Segment Start: Records

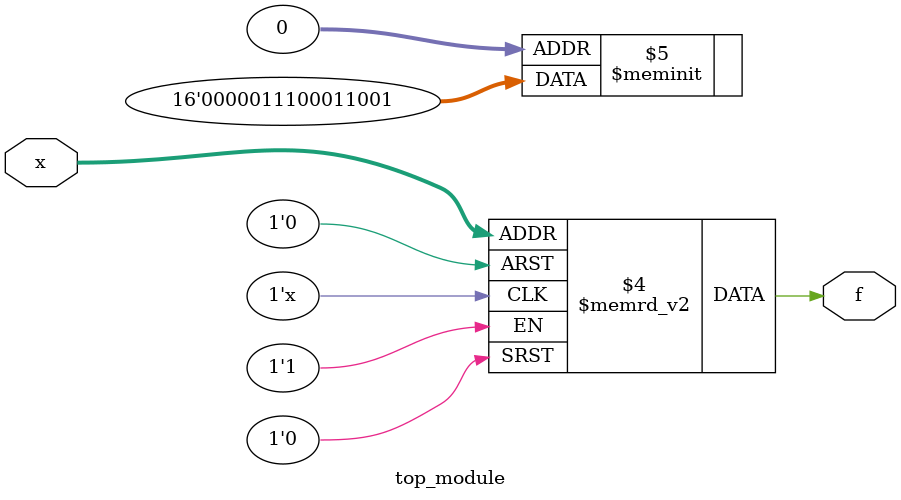
<source format=sv>
module top_module (
    input [4:1] x,
    output logic f
);

always_comb begin
    case ({x[4], x[3], x[2], x[1]})
        4'b0000: f = 1'b1;
        4'b0011: f = 1'b1;
        4'b0100: f = 1'b1;
        4'b0111: f = 1'b0;
        4'b1000: f = 1'b1;
        4'b1001: f = 1'b1;
        4'b1010: f = 1'b1;
        4'b1011: f = 1'b0;
        default: f = 1'b0;
    endcase
end

endmodule

</source>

Segment End: Records

# Requirement
Your answer must be an exact repeat of the records above, with the pictures left out.

# Expected answer
<source format=sv>
module top_module (
    input [4:1] x,
    output logic f
);

always_comb begin
    case ({x[4], x[3], x[2], x[1]})
        4'b0000: f = 1'b1;
        4'b0011: f = 1'b1;
        4'b0100: f = 1'b1;
        4'b0111: f = 1'b0;
        4'b1000: f = 1'b1;
        4'b1001: f = 1'b1;
        4'b1010: f = 1'b1;
        4'b1011: f = 1'b0;
        default: f = 1'b0;
    endcase
end

endmodule

</source>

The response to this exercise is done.